Data to use: Begin
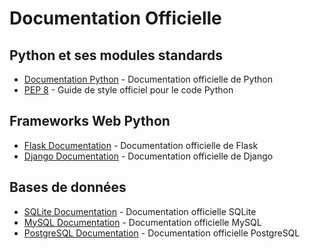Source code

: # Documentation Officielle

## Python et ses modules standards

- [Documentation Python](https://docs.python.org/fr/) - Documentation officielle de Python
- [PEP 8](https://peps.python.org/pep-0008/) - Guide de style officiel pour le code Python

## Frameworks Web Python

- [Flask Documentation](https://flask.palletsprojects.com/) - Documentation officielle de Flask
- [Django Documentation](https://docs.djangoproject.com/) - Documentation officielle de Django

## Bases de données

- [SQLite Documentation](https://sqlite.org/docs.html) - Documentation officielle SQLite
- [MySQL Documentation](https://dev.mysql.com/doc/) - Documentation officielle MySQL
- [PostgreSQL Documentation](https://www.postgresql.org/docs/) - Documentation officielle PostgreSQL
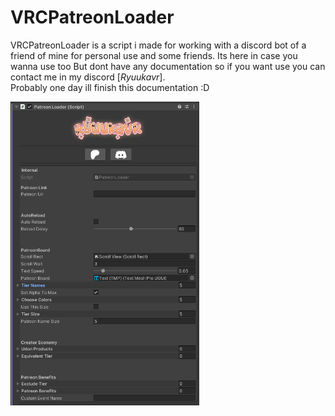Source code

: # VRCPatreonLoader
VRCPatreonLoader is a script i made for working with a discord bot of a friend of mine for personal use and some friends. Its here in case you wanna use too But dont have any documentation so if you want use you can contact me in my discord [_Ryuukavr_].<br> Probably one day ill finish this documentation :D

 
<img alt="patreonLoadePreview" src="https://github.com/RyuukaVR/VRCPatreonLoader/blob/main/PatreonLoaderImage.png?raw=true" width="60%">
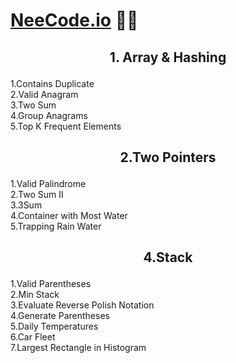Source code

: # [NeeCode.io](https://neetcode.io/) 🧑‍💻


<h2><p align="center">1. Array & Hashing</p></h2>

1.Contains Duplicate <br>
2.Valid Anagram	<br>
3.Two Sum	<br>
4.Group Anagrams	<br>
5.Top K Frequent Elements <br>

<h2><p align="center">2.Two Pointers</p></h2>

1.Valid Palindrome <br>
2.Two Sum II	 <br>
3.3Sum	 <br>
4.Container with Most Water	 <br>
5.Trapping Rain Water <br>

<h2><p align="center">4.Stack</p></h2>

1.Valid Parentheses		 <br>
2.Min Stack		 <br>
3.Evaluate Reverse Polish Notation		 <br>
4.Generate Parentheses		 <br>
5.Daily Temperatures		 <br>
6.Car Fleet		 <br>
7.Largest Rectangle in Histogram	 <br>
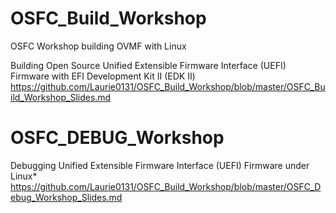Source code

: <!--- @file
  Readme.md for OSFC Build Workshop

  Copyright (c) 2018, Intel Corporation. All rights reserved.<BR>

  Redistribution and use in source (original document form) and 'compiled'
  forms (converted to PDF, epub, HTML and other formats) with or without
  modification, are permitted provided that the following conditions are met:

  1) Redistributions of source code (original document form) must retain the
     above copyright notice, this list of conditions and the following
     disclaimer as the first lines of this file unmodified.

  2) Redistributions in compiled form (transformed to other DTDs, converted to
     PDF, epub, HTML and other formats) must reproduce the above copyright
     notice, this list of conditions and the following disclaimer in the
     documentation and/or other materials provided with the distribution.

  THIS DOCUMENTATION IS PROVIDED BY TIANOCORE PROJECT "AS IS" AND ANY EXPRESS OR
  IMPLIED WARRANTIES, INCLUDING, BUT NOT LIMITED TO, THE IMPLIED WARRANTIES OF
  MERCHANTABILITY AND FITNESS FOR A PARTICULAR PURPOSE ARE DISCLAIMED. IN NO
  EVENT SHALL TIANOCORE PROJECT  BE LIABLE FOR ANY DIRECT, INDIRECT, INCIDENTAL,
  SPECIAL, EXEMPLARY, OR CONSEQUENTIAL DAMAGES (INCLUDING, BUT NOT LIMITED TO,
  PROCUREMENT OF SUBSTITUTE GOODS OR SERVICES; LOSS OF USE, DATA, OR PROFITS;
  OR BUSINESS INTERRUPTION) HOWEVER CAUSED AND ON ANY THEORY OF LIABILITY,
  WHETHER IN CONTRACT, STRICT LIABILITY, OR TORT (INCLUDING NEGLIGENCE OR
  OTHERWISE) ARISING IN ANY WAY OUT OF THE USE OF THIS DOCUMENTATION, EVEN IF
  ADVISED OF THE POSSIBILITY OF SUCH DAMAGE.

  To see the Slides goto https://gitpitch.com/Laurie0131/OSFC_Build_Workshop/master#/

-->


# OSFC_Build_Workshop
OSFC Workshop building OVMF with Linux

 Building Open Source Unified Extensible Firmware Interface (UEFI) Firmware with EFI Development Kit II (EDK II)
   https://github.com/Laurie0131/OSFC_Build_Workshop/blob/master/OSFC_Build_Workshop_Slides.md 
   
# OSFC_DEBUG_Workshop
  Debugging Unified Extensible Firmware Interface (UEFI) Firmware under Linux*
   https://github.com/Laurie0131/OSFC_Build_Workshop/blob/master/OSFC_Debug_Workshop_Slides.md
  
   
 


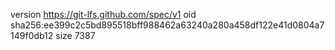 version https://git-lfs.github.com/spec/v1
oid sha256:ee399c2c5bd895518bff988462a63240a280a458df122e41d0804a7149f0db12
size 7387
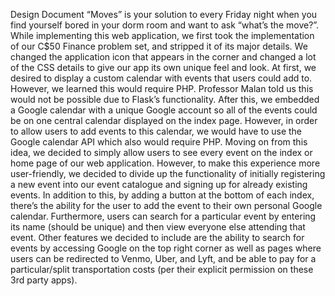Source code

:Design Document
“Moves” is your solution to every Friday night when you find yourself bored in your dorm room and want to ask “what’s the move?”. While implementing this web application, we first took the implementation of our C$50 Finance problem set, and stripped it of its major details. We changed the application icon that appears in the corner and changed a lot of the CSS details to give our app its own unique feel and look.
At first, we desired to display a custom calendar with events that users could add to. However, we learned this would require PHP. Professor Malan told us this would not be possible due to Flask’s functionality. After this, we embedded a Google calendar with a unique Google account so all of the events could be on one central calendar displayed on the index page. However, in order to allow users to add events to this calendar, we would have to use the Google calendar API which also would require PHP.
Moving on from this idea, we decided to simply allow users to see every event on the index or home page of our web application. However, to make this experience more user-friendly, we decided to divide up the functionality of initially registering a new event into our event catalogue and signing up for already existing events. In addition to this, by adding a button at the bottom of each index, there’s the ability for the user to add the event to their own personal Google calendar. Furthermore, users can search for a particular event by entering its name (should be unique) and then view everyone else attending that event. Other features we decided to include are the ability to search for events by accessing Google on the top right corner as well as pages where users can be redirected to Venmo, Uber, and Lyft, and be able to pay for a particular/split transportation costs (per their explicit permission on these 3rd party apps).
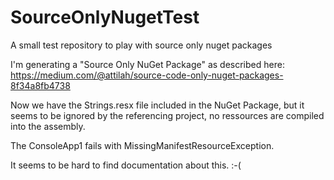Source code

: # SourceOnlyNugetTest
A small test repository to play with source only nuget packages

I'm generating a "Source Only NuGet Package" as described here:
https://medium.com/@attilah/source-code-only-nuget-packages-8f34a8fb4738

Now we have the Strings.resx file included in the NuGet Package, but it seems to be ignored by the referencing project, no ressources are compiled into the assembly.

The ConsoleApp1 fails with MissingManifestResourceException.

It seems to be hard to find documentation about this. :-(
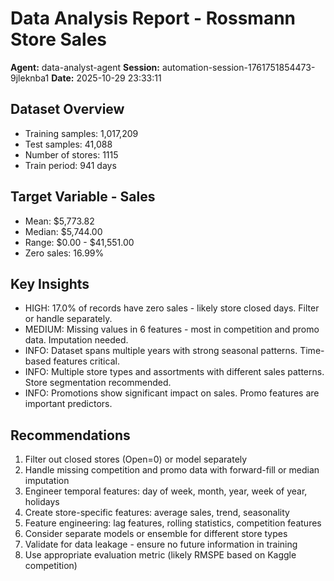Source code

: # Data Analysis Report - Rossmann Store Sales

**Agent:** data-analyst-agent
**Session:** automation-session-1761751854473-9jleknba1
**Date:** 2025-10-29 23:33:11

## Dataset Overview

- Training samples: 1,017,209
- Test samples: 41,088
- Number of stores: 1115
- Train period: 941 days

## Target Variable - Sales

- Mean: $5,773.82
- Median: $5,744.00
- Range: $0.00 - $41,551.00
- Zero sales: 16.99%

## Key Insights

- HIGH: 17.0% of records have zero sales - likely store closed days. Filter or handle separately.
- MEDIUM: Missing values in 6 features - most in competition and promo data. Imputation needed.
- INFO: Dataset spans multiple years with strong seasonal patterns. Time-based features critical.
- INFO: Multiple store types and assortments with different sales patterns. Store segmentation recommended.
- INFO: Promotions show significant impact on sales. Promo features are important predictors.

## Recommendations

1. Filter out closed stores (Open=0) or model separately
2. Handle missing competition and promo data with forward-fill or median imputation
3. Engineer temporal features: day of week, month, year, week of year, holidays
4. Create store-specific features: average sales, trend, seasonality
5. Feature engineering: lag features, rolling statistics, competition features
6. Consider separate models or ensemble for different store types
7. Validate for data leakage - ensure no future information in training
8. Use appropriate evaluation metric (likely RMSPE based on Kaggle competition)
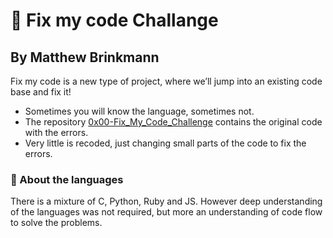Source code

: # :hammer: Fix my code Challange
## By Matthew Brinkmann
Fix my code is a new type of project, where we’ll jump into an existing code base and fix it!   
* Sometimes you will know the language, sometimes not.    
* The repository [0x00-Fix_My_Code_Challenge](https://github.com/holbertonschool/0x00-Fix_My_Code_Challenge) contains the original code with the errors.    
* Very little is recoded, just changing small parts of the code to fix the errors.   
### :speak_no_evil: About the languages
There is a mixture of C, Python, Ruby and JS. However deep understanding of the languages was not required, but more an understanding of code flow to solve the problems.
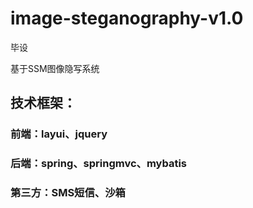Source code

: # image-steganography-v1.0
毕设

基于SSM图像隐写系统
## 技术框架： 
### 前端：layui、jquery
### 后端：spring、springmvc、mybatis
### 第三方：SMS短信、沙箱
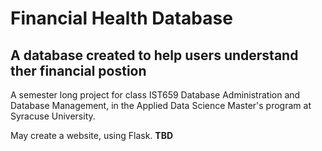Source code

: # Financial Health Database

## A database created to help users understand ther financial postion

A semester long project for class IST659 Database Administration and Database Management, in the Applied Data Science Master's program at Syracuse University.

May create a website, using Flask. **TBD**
Data to use: End
• _Instructions for the task_: Using the data above, extract exactly the lines from the one that holds "MERCHANTABILITY AND FITNESS" to the one that holds "OSFC Workshop building OVMF with Linux", both ends included, and no others.

• _Answer box_:
  MERCHANTABILITY AND FITNESS FOR A PARTICULAR PURPOSE ARE DISCLAIMED. IN NO
  EVENT SHALL TIANOCORE PROJECT  BE LIABLE FOR ANY DIRECT, INDIRECT, INCIDENTAL,
  SPECIAL, EXEMPLARY, OR CONSEQUENTIAL DAMAGES (INCLUDING, BUT NOT LIMITED TO,
  PROCUREMENT OF SUBSTITUTE GOODS OR SERVICES; LOSS OF USE, DATA, OR PROFITS;
  OR BUSINESS INTERRUPTION) HOWEVER CAUSED AND ON ANY THEORY OF LIABILITY,
  WHETHER IN CONTRACT, STRICT LIABILITY, OR TORT (INCLUDING NEGLIGENCE OR
  OTHERWISE) ARISING IN ANY WAY OUT OF THE USE OF THIS DOCUMENTATION, EVEN IF
  ADVISED OF THE POSSIBILITY OF SUCH DAMAGE.

  To see the Slides goto https://gitpitch.com/Laurie0131/OSFC_Build_Workshop/master#/

-->


# OSFC_Build_Workshop
OSFC Workshop building OVMF with Linux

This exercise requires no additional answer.